University of Illinois
Urbana-Champaign Senate

HE.06.15 Report on the IBHE Faculty Advisory Council Meeting, June 23, 2006.

The FAC meeting at Chicago State University included a 90-minute discussion with Senate Majority Leader Emil Jones. He said the citizens of Illinois place stress on elementary and secondary school funding and the legislature tries to respond but there are not enough dollars to meet the needs.  State revenues have not kept pace with growth in needs but the public wants to cut spending and avoid a tax increase.  We have gone from 67K state employees down to 57K. The retirement systems need funding given the underfunding started in the Thompson administration.  The 1995 law to increase pension funding did not tie to actual revenue growth.

“There is no doubt about it” Jones said of the need for a tax increase.  Illinois has a very low income tax and “one day will have to bite the bullet.  It is a matter of educating the public about the need for more revenue.”  He said faculty should be taking the message to the public and students to face up to the challenge. “We have to find a revenue stream to do the things we want to do.” The bulk of available revenue goes to education, health, and social services. Wealthy property tax districts offer great schools, less wealthy districts are in dire need.   Lawmakers fear a backlash of voters if there is a tax increase. He personally, given his district, “strongly supports a tax increase” to build Illinois’ infrastructure and does not fear a backlash, but as leader of his caucus he must represent his caucus and their concerns.  He sees a major negative in that President Bush keeps stressing cutting taxes and that has an impact. He blamed Republicans for failure to pass HB 750—only one Republican vote for it—and for no capital budget again this year.

Asked about the sale of the state lottery, he said that the lottery is not growing and keeping pace with needs but it is not clear the sale is the route to go as not all the “kinks” are worked out.  We have to find ways to get more revenue including closing tax loopholes despite the claims that this harms businesses.

Asked about the effort to form another agency or group to focus on education K-20 Jones said he did not see a need for another layer of control above the BHE.

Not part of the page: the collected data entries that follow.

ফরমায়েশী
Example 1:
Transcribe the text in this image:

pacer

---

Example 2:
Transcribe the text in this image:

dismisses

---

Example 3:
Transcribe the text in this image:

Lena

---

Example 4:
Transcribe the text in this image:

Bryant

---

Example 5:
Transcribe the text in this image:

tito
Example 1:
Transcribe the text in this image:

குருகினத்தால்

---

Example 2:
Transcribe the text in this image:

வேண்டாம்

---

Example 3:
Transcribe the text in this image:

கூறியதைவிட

At the close of the discussion, Jones singled me out to ask, “When are you going to get rid of the chief?”  I responded that our senate had voted to retire the chief, a recent student vote favored retention, and that the Board of Trustees had taken responsibility for decisions about the chief. Jones repeated his concern about the chief to me privately after the formal session ended.

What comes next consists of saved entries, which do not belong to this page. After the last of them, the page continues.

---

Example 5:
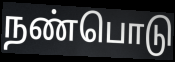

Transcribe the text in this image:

நண்பொடு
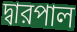
দ্বারপাল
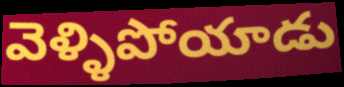
వెళ్ళిపోయాడు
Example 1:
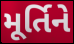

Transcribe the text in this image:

મૂર્તિને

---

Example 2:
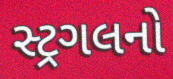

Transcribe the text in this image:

સ્ટ્રગલનો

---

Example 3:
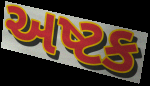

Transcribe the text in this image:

અષ્ટક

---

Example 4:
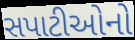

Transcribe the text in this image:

સપાટીઓનો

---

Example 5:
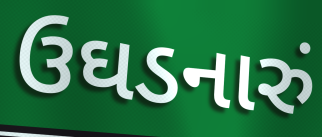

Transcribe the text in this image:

BHE liaison Gary Alexander said the FAC needed to respond as part of the strategic planning process the BHE is undertaking.  He indicated that Director Erwin would be meeting the week of June 26 to discuss a possible organizational structure of a proposed new council to replace the old Joint Education Council linking elementary, secondary and community and four-year colleges.  The details including the role and power of this council proposed by the Governor are not yet established nor is the role of Elliot Regenstein, the Governor’s current education person, in such a council. Regenstein may resign his current role and head the council.

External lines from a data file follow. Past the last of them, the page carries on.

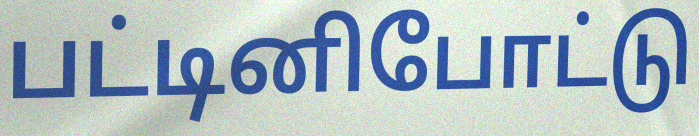
பட்டினிபோட்டு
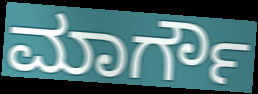
ಮಾರ್ಗೌ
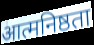
आत्मनिष्ठता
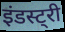
इंडस्ट्री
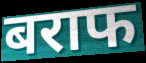
बराफ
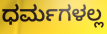
ಧರ್ಮಗಳಲ್ಲ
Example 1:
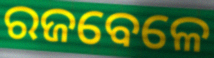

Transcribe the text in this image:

ରଜବେଳେ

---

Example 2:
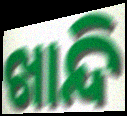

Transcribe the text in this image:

ଖାନ୍ଦି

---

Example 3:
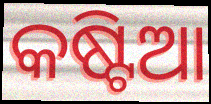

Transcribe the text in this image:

କଷ୍ଟିଆ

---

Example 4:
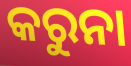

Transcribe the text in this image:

କରୁନା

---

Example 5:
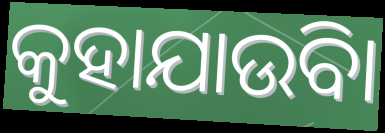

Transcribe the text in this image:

କୁହାଯାଉିବା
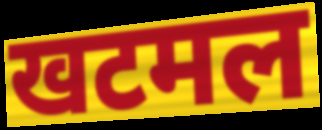
खटमल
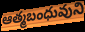
ఆత్మబంధువుని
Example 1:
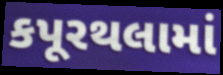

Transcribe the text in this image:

કપૂરથલામાં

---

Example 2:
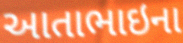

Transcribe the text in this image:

આતાભાઇના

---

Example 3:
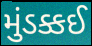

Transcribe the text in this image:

મુંડક્કઈ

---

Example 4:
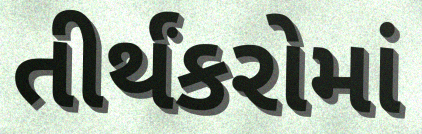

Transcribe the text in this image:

તીર્થંકરોમાં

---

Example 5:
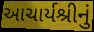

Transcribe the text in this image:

આચાર્યશ્રીનું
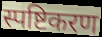
स्पष्टिकरण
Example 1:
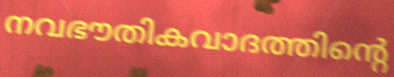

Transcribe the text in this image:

The development of a website for the FAC was reviewed.  Currently the materials are available at and include many of the policy statements adopted and material from recent years.  Work on adding to the website continues.

The remainder of the meeting was spent discussing committee structure for the coming year in terms of issues to be addressed.  Teacher preparation and quality standards for elementary and secondary teachers will be one focus.  A second area revolves around issues of rising student debt, tuition and the students’ costs in higher education.  A third area is responding to the strategic planning exercise of the BHE. A fourth is student mental health and stress. Committees were established to develop position papers in these areas.  Other concerns included IBHE’s efforts to build a data bank following student progress in the educational system, transfers among schools, textbook costs and possible textbook rental programs, student preparation, and faculty issues involving tenure and academic freedom with the significant increase in non-tenure track faculty.  Additional committees may be formed to deal with some of these or other issues during the year.

The meeting adjourned at 2:15 p.m. followed by brief 30-minute committee meetings.